The Aztec Empire, also known as the “Aztec Triple Alliance”, was a coalition of 3 major city-states: Tenochtitlan (on an island), Tlacopan (located on the left side of the lake), and Texcoco (on the right side of the lake).
These 3 major and powerful city-states in the Valley of Mexico formed a political and military alliance that laid the foundation for the Aztec Empire, which was sometimes informally referred to as the “Aztec Triple Alliance”.
Tenochtitlan was the most dominant of the 3 allied city-states. Texcoco and Tlacopan were important in this alliance which formed the core of the Aztec Empire. Together, they controlled the Valley of Mexico and beyond.
Tlatelolco, on the other hand, was another city-state located near Tenochtitlan.
Tlatelolco was generally considered a separate entity, closely associated with Tenochtitlan due to its proximity and cultural and economic ties, but it was not one of the 3 principal members of the Aztec Triple Alliance.
The Aztec Empire’s expansion
Through military conquest and diplomacy, this so-called Atec Triple Alliance, gradually expanded their influence and power, subjugating other city-states and forming a loose empire better known as the Aztec Empire.
They also required tribute from neighboring regions.
Tenochtitlan, Texcoco, and Tlacopan
Each of these three city-states within the Aztec Triple Alliance had its own rulers or leaders, and they formed a joint leadership as part of the alliance. City-states Texcoco and Tlacopan had their own rulers (tlatoani).
Montezuma II was the emperor of Tenochtitlan, which was the most prominent city-state within the Aztec Triple Alliance. Texcoco and Tlacopan, the other two members of the Triple Alliance, had their own rulers.

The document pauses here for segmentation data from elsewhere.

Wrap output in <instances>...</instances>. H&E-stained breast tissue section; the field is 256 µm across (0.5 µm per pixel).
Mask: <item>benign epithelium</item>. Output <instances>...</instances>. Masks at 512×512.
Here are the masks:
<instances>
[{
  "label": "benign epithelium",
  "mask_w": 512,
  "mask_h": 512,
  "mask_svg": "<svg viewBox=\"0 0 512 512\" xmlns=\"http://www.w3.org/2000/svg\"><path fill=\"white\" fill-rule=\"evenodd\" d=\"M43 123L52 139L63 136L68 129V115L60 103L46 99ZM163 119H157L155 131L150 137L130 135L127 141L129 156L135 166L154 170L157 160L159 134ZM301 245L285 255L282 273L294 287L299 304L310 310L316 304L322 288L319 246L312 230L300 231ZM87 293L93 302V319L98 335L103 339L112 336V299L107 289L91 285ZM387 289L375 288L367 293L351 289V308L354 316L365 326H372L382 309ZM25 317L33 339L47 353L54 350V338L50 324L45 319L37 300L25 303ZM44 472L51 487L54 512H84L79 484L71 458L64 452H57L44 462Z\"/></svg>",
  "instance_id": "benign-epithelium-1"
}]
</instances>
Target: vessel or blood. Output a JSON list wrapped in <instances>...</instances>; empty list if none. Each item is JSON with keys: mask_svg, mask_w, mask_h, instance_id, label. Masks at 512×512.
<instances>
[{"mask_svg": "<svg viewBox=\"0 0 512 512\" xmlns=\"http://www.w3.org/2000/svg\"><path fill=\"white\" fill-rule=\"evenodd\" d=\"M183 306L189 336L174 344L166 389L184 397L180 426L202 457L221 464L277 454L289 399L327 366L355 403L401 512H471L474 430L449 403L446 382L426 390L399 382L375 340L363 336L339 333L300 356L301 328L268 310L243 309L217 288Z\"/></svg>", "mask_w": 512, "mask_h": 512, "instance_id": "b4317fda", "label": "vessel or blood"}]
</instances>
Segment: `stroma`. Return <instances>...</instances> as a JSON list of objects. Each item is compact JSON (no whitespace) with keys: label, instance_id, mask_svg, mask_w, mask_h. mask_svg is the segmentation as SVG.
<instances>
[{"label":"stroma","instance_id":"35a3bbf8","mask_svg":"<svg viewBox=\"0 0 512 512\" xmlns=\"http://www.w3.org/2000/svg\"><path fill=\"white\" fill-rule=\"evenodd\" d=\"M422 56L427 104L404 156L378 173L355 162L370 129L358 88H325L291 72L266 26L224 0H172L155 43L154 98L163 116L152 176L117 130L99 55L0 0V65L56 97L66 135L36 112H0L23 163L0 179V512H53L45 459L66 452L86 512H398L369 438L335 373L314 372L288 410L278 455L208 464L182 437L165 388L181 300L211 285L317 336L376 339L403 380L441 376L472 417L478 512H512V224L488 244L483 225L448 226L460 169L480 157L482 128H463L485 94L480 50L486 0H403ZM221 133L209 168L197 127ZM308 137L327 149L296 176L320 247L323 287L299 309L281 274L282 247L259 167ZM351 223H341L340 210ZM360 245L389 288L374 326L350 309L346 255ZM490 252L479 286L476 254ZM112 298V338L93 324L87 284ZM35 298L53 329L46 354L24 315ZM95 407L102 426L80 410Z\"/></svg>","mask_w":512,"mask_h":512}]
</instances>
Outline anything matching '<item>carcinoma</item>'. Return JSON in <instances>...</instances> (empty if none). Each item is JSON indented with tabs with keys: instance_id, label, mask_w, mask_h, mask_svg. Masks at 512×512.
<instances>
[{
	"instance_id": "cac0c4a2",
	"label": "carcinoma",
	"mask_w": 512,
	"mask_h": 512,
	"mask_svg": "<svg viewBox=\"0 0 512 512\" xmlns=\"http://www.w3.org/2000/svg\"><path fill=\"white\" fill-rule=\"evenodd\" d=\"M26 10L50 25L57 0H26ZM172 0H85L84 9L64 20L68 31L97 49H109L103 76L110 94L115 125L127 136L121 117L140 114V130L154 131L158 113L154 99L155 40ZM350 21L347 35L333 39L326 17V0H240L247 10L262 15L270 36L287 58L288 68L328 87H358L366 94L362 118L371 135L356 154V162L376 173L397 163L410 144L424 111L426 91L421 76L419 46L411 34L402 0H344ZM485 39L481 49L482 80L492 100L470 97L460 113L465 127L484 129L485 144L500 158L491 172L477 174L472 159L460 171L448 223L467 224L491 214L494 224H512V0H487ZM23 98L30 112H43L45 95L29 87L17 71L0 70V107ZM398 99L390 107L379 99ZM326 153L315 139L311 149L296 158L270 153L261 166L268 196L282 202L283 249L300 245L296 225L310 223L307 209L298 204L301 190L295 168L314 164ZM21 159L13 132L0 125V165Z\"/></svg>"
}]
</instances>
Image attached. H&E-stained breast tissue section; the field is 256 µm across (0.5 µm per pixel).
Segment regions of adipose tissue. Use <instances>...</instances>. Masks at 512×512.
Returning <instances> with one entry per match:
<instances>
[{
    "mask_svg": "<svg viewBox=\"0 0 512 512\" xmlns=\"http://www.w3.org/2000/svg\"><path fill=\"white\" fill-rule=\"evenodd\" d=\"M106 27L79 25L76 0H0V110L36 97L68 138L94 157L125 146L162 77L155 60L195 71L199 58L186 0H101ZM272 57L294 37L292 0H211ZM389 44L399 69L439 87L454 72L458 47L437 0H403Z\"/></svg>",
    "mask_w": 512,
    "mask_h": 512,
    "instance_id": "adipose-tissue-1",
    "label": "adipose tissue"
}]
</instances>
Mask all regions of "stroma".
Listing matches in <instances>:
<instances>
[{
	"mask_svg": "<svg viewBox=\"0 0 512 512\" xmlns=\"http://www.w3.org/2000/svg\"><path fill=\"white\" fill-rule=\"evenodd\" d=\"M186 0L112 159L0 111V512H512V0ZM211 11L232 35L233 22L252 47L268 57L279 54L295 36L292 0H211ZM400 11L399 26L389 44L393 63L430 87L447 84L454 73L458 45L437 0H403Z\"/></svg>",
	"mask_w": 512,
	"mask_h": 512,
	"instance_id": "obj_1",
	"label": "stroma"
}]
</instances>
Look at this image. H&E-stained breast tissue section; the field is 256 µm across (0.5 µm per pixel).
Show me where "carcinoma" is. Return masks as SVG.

Montezuma was the ruler of Tenochtitlan and held a position of great importance, but he was not the sole ruler of all 3 cities. Each city-state maintained some degree of autonomy while cooperating in the alliance.
The Valley of Mexico was home to numerous city-states, each with its own political structure. The Aztec Triple Alliance, comprising Tenochtitlan, Texcoco, and Tlacopan, was the dominant power among them.